Sunpower is a Free-piston Stirling engine (FPE) company in Athens, OH with nearly 40 years of experience in FPSE research, development, and prototyping. Since 2003, Sunpower has been developing the Advanced Stirling Convertor (ASC) under technology development contracts with NASA Glenn Research Center (GRC) and a flight contract through Lockheed Martin Space Systems (LMSSC). ASC convertors will be integrated by LMSSC into the Advanced Stirling Radioisotope Generator (ASRG) for delivery to DOE and NASA as a Radioisotope Power Source (RPS) for potential selection for a Discovery 12 mission.
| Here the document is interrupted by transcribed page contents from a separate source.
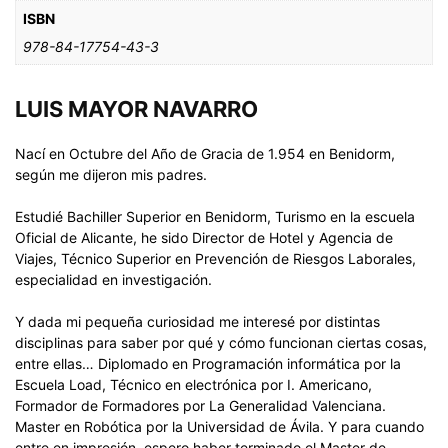
ISBN
978-84-17754-43-3
LUIS MAYOR NAVARRO
Nací en Octubre del Año de Gracia de 1.954 en Benidorm,
según me dijeron mis padres.
Estudié Bachiller Superior en Benidorm, Turismo en la escuela
Oficial de Alicante, he sido Director de Hotel y Agencia de
Viajes, Técnico Superior en Prevención de Riesgos Laborales,
especialidad en investigación.
Y dada mi pequeña curiosidad me interesé por distintas
disciplinas para saber por qué y cómo funcionan ciertas cosas,
entre ellas… Diplomado en Programación informática por la
Escuela Load, Técnico en electrónica por I. Americano,
Formador de Formadores por La Generalidad Valenciana.
Master en Robótica por la Universidad de Ávila. Y para cuando
entre en impresión, espero haber terminado el Master de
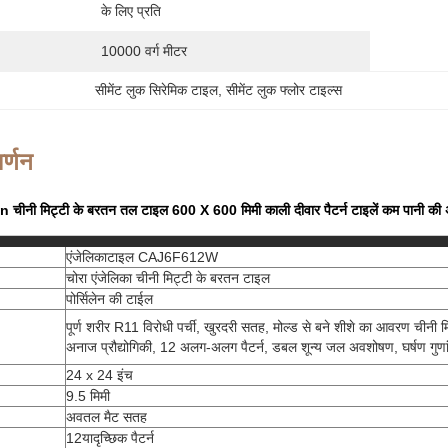
के लिए प्रति
10000 वर्ग मीटर
सीमेंट लुक सिरेमिक टाइल
, 
सीमेंट लुक फ्लोर टाइल्स
र्णन
 चीनी मिट्टी के बरतन तल टाइल 600 X 600 मिमी काली दीवार पैटर्न टाइलें कम पानी की 
एंजेलिकाटाइल CAJ6F612W
चोरा एंजेलिका चीनी मिट्टी के बरतन टाइल
पोर्सिलेन की टाईल
पूर्ण शरीर R11 विरोधी पर्ची, खुरदरी सतह, मोल्ड से बने शीशे का आवरण चीनी 
अनाज प्रौद्योगिकी, 12 अलग-अलग पैटर्न, डबल शून्य जल अवशोषण, घर्षण गुण
24 x 24 इंच
9.5 मिमी
अवतल मैट सतह
12यादृच्छिक पैटर्न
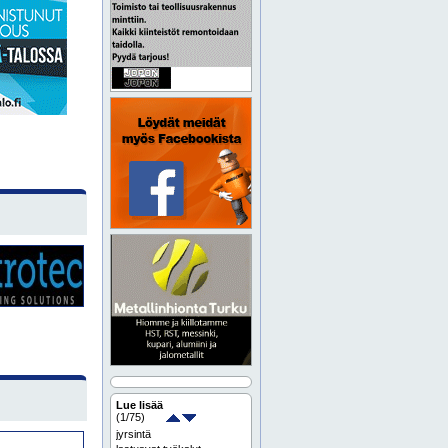
Lue lisää
(
1
/75)
jyrsintä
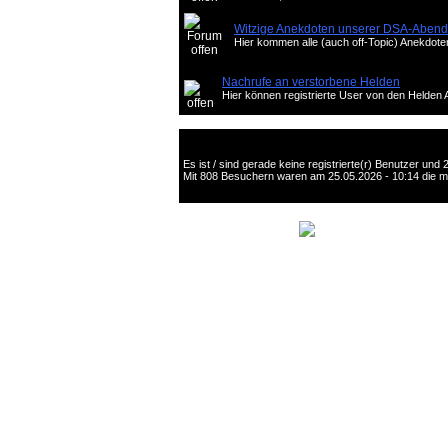
Witzige Anekdoten unserer DSA-Aben
Hier kommen alle (auch off-Topic) Anekdoten 
Nachrufe an verstorbene Helden
Hier können registrierte User von den Helden
Es ist / sind gerade keine registrierte(r) Benutzer un
Mit 808 Besuchern waren am 25.05.2026 - 10:14 die mei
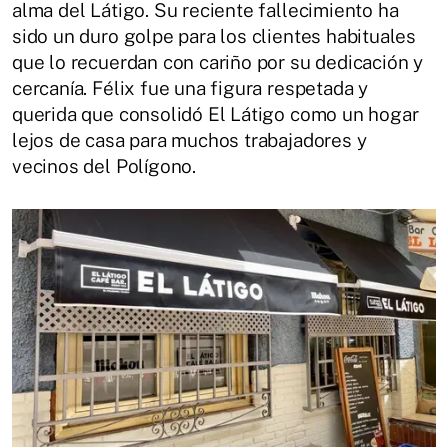
alma del Látigo. Su reciente fallecimiento ha
sido un duro golpe para los clientes habituales
que lo recuerdan con cariño por su dedicación y
cercanía. Félix fue una figura respetada y
querida que consolidó El Látigo como un hogar
lejos de casa para muchos trabajadores y
vecinos del Polígono.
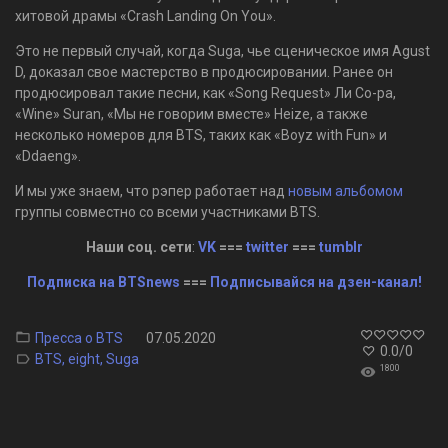
хитовой драмы «Crash Landing On You».
Это не первый случай, когда Suga, чье сценическое имя Agust
D, доказал свое мастерство в продюсировании. Ранее он
продюсировал такие песни, как «Song Request» Ли Со-ра,
«Wine» Suran, «Мы не говорим вместе» Heize, а также
несколько номеров для BTS, таких как «Boyz with Fun» и
«Ddaeng».
И мы уже знаем, что рэпер работает над
новым альбомом
группы совместно со всеми участниками BTS.
Наши соц. сети
:
VK
===
twitter
===
tumblr
Подписка на BTSnews
===
Подписывайся на дзен-канал!
Пресса о BTS
07.05.2020
0.0
/
0
BTS
,
eight
,
Suga
1800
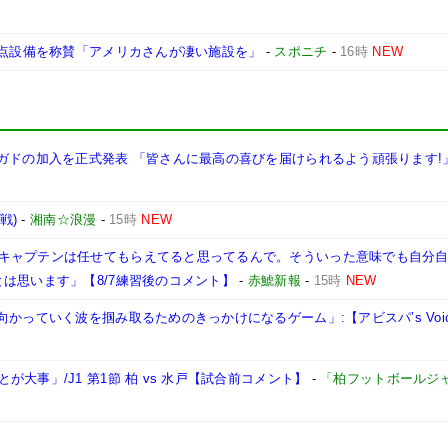
拠点設備を称賛「アメリカさんが凄い施設を」
-
スポニチ
-
16時
NEW
ガドの加入を正式発表 「皆さんに最高の喜びを届けられるよう頑張ります!
戦)
-
湘南☆浪漫
-
15時
NEW
キャプテンは任せてもらえてると思ってるんで。そういった意味でも自分
は思います」【8/7練習後のコメント】
-
赤鯱新報
-
15時
NEW
かっていく波を掴み取るためのきっかけになるゲーム」:【アビスパ’s Voi
大事」/J1 第1節 柏 vs 水戸【試合前コメント】
-
「柏フットボールジ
With the support of GRC, LMSSC, and the Department of Energy (DOE), Sunpower has transformed from a pure research and development company to a qualified space flight hardware provider to LMSSC. The ASC has been the vehicle for this transformation through several builds that progressed from a technology demonstration (FTB convertors), to engineering units which began to implement generator interfaces (ASC-E convertors), to engineering units to demonstrate repeatability/manufacturability, flight-like processing and quality system implementation (ASC-E2 convertors), to the concurrent builds of the flight-like (ASCE3) and flight (ASC-F) convertors. To succeed in this transformation, Sunpower changed its corporate culture and strategy. Sunpower established a quality assurance department and implemented a quality assurance program that has successfully been audited by Lockheed Martin, NASA, and DOE personnel. Sunpower has significantly increased and enhanced its facilities, production capabilities, and design practices to meet flight requirements and standards. This paper provides a historical account of the transformation at Sunpower and discusses the significant changes at Sunpower in quality assurance, facilities, capabilities, and engineering practices and the role played by team members in facilitating those changes. Additionally, this paper will present a current status of the ASC-F project which will supply a total of eight convertors to the ASRG program. The ASRG is currently under consideration for two potential Discovery 12 missions to become the first dynamic flight Radioisotope Power Source.